Hilarius von Poitiers
Catena Aurea · Johannesevangelium 16
29 Da sagten seine Jünger: Jetzt redest du unverhüllt und ohne Bilder. 30 Jetzt wissen wir, dass du alles weißt und nicht nötig hast, dass dich jemand fragt. Deshalb glauben wir, dass du von Gott ausgegangen bist. 31 Jesus antwortete ihnen: Glaubt ihr jetzt? 32 Es kommt die Stunde und sie ist schon da, in der ihr zerstreut werdet, ein jeder in sein Haus und mich allein lasst. Doch bin ich nicht allein, weil der Vater bei mir ist. 33 Das habe ich zu euch gesagt, damit ihr in mir Frieden habt. In der Welt seid ihr in Bedrängnis. Aber habt Mut! Ich habe die Welt besiegt.
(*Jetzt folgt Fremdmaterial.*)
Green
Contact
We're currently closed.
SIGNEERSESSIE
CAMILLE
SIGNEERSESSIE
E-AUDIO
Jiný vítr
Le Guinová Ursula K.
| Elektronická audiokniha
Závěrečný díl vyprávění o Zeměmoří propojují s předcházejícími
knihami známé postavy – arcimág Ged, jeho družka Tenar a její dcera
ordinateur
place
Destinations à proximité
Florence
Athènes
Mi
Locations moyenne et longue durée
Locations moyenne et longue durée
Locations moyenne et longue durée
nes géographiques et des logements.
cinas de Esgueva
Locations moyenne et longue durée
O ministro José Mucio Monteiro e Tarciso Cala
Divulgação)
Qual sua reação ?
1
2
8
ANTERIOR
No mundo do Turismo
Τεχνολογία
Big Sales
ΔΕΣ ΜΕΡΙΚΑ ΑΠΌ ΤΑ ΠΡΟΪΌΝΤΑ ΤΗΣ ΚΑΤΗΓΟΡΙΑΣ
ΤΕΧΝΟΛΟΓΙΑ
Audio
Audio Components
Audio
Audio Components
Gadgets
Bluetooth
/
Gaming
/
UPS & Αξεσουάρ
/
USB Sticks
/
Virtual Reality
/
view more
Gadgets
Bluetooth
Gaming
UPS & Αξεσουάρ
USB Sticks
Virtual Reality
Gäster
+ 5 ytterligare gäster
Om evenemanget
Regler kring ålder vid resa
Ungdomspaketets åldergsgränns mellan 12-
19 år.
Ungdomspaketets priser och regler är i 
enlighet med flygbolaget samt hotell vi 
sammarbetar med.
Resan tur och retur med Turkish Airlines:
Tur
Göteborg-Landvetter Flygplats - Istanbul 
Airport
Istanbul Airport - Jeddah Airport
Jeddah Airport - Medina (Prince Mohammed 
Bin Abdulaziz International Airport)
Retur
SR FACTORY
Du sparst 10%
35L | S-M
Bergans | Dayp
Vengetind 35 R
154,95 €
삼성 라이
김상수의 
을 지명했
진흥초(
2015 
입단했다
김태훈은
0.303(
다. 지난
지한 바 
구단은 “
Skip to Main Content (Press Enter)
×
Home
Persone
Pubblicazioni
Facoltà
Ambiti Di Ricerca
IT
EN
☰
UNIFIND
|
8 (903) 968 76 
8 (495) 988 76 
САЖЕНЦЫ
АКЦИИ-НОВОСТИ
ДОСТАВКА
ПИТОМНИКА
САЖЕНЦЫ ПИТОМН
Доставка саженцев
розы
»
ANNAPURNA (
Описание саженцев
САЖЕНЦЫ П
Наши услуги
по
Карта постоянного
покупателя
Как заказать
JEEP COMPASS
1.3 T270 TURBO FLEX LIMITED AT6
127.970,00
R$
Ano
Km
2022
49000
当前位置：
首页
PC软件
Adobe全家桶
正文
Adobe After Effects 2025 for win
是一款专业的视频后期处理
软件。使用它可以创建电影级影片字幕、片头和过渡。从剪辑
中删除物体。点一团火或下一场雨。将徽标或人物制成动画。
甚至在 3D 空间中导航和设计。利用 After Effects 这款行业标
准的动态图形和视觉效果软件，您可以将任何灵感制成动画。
(vi. de Trin. c. 34) Sie glauben, dass er von Gott gekommen ist, weil er die Werke Gottes tut. Denn während unser Herr sowohl gesagt hatte: „Ich bin vom Vater gekommen“ als auch: „Ich bin von Gott in die Welt gekommen“, bezeugten sie kein Erstaunen über die letzteren Worte: „Ich bin in die Welt gekommen“, die sie oft zuvor gehört hatten. Aber ihre Antwort zeigt einen Glauben an und eine Wertschätzung des ersteren: „Ich bin vom Vater gekommen.“ Und sie bemerken dies in ihrer Antwort: „Daran glauben wir, dass du von Gott gekommen bist“; sie fügen nicht hinzu: „und bist in die Welt gekommen“, denn sie wussten bereits, dass er von Gott gesandt war, aber sie hatten noch nicht die Lehre von seiner ewigen Zeugung empfangen. Diese unaussprechliche Lehre begannen sie nun zum ersten Mal infolge dieser Worte zu sehen und antworteten daher, dass er nicht mehr in Gleichnissen redete. Denn Gott wird nicht nach Art menschlicher Geburt aus Gott geboren: Sein ist ein Hervorgehen aus Gott, eher als eine Geburt aus Gott. Er ist einer aus einem; nicht ein Teil, nicht ein Abfall, nicht eine Verminderung, nicht eine Ableitung, nicht ein Anspruch, nicht ein Leiden, sondern die Geburt lebendiger Natur aus lebendiger Natur. Er ist Gott, der aus Gott hervorgeht, nicht ein Geschöpf, das zum Namen Gottes erhoben wurde; er begann nicht aus dem Nichts zu sein, sondern ging aus einer bleibenden (manente) Natur hervor. Hervorgehen hat die Bedeutung von Geburt, nicht von Anfang.